Gomes não comenta,mas políticos ligados a ele avaliam que, se a refinaria começar a ser construída logo, o candidato do governo à sucessão terá um trunfo eleitoral bastante expressivo a apresentar na campanha.Se a demora prosseguir, os adversários do candidato de Gomes poderão responsabilizá-lo por não ter executado um projeto do governo federal que traria desenvolvimento e empregos ao Ceará.Antes aliados, PSB, partido do governador, e PT,do governo federal, serão adversários nas urnas. Como a Funai é um órgão da administração federal, sua demora em definir se os índios têm ou não o direito de reivindicar a terra seria um expediente para beneficiar o candidato petista em 2014, na versão difundida por aliados do governador.
Cid Gomes quer definir cronograma "rígido" com estatal
Preocupado com a morosidade na implantação do projeto da refinaria da Petrobrás, o governador Cid Gomes (PSB), afirmou, em entrevista ao "Estado", que, assim que formalizar a entrega do terreno à Petrobrás, apresentará à presidente Graça Foster um cronograma de etapas a serem cumpridas até a inauguração da refinaria, prevista para o fim de 2017 ou início de 2018. A fixação de um cronograma "rígido" será a forma de o governador verificar se a Petrobrás está realmente comprometida com o projeto.

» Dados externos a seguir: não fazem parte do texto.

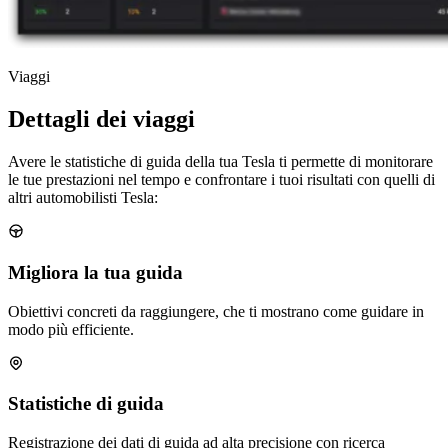
Viaggi
Dettagli dei viaggi
Avere le statistiche di guida della tua Tesla ti permette di monitorare
le tue prestazioni nel tempo e confrontare i tuoi risultati con quelli di
altri automobilisti Tesla:
Migliora la tua guida
Obiettivi concreti da raggiungere, che ti mostrano come guidare in
modo più efficiente.
Statistiche di guida
Registrazione dei dati di guida ad alta precisione con ricerca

Gomes disse que, após a divulgação do Plano de Negócios 2012-16 no fim de junho, imaginou que a petroleira havia desistido do empreendimento, o que o deixou chateado. "Ter uma refinaria é um sonho do Ceará de muitas décadas", disse ele na tarde quarta-feira em seu gabinete no Palácio da Abolição, sede do governo cearense. O governador disse ter saído satisfeito da reunião com Graça no dia 11, no Rio. "Ela me garantiu que a refinaria nunca saiu dos planos da Petrobrás", disse Gomes, que vai buscar na Coreia do Sul um parceiro tecnológico para construir a refinaria Premium 2 com a Petrobrás.